#### [Extracted information]

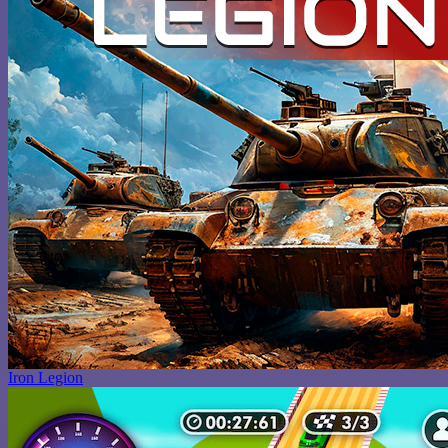
Iron Legion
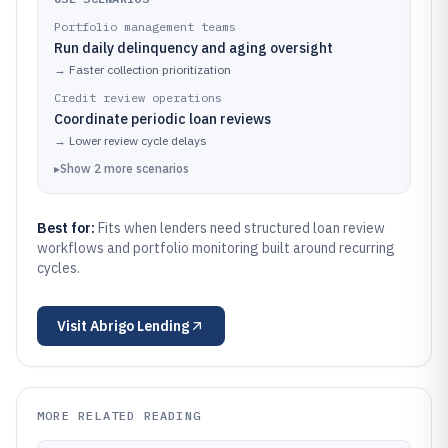
Portfolio management teams
Run daily delinquency and aging oversight
→
Faster collection prioritization
Credit review operations
Coordinate periodic loan reviews
→
Lower review cycle delays
▸
Show
2
more
scenarios
Best for:
Fits when lenders need structured loan review
workflows and portfolio monitoring built around recurring
cycles.
Visit
Abrigo Lending
MORE RELATED READING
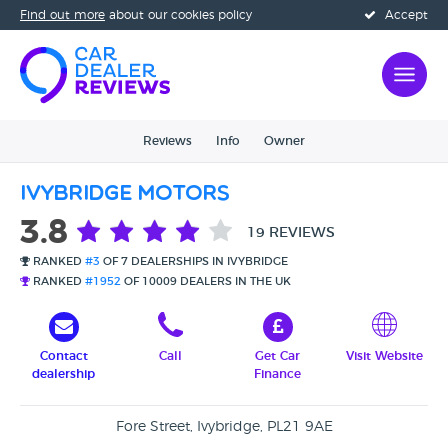
Find out more
about our cookies policy
Accept
Reviews
Info
Owner
Ivybridge Motors
3.8
19 REVIEWS
RANKED
#3
OF 7 DEALERSHIPS IN IVYBRIDGE
RANKED
#1952
OF 10009 DEALERS IN THE UK
Contact
Call
Get Car
Visit Website
dealership
Finance
Fore Street, Ivybridge, PL21 9AE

#### [Your objective]
For every line in the listing above that contains "loan", copy that line.

#### [Your response]
Coordinate periodic loan reviews
Fits when lenders need structured loan review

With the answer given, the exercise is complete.